The question before us is whether it is more reasonable to postulate an
separate origin of similar lipids in three groups (ie. convergent evolution)
or half a dozen different gene transfers in order to come up with a phylogeny.
At this point I don't really care which phylogeny anyone prefers as long as
they retain an open mind. What I object to is the increasing tendency to
assume that Three Domains has been proven and, especially, the tendency
to treat skeptics as reactionaries,

Paul Lepp continues,

    "An analogous situtation of conflicting phylogenies occurred when
     examining the phylogeny of chloroplasts. Morden and Golden (1989)
     examined the phylogeny of chloroplasts using the psbA genes and 
     found them most closely related to prochlorophytes. This conclusion 
     was at odds with the 16S data (Turner, et al; 1989) and the psbA
     phylogeny generated by Kishino, et al (1990). It turns out Morden 
     and Golden's analysis included a seven amino acid domain that was
     missing in Prochlorothrix, much like the Gupta and Golding paper. 
     The original analysis treated each of missing seven a.a. as
     individual evolutionary events, resulting in chloroplasts being
     grouped with the Prochlorophytes. Reanalysis treating the missing
     domain as a single event or excluding it entirely produced a tree
     concurring with those of Turner and Kishino (Morden and Golden;
     1989).  So, the treatment of a seven a.a. domain, much smaller
     than signature in HSP70, resulted in a substantially different 
     phylogeny.  To their credit Gupta and Golding did exclude shared
     G+/Archea domain upon reanalysis and got the same phylogeny. But
     was excluding the sequence enough?  It is unclear from the paper
     if the deleted domain was treated as a single event or multiple
     events in the analysis. Perhaps they should try treating it as a
     single event."

I have constructed trees where I treated the deletion as a single event or
ignored it completely. It doesn't make any difference. Remember that these
are highly conserved genes and the aligned region stretches from N-terminus
to near the C-terminus (>600 aa). A simple visual inspection of the
aligned sequences is more than convincing (see Boorstein et al. 1994).
If you E-mail me an address I will send you my database of 140 aligned
HSP70's. (Note that the aligned regions of EF-Tu's and many other proteins
are much smaller than 600 aa and there are many unresolved segments. In
other words the HSP70 data is much, much better.)

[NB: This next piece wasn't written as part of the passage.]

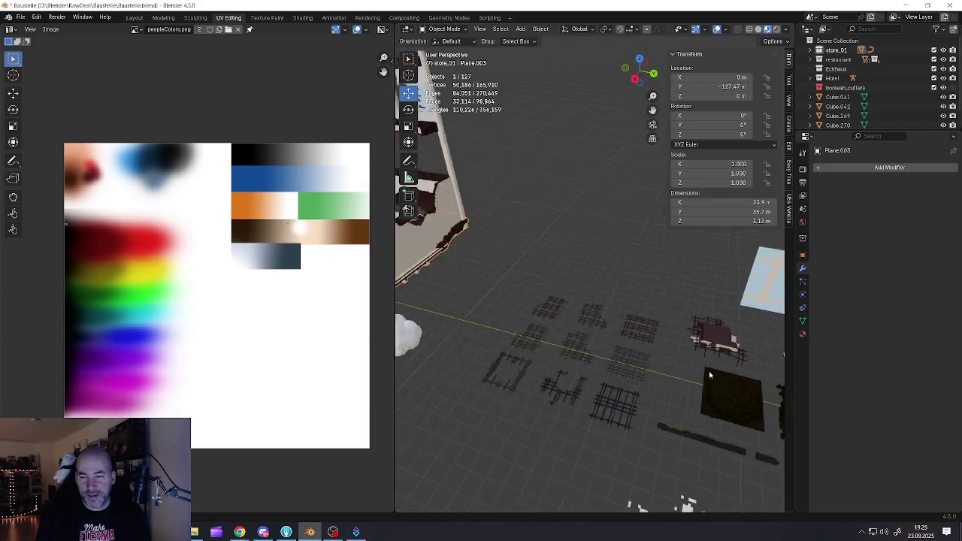
pyautogui.scroll(6, 442, 263)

Just for the record, in spite of what Gupta and Goldberg say, the HSP70's
are not related to MreB. Furthermore, there is no evidence for an internal
duplication in HSP70 genes. The missing region in archaebacteria and gram
positive bacteria is a deletion that occurred in those specific lineages
but Gupta and Golding claim that all other sequences have acquired an
insertion. There is no evidence for internal repeat polypeptides as Gupta
and Goldberg suggest in their Figure 3. The scheme for the evolution of
HSP70 genes proposed by these workers is not correct.

Laurence A. Moran (Larry)

Koga, Y., Nishihara, M., Morii, H., and Akagawa-Matsushita, M. (1993)
    Ether polar lipids of methanogenic bacteria: structures, comparative
    aspects, and biosynthesis. Microbiol. Rev. 57, 164-182.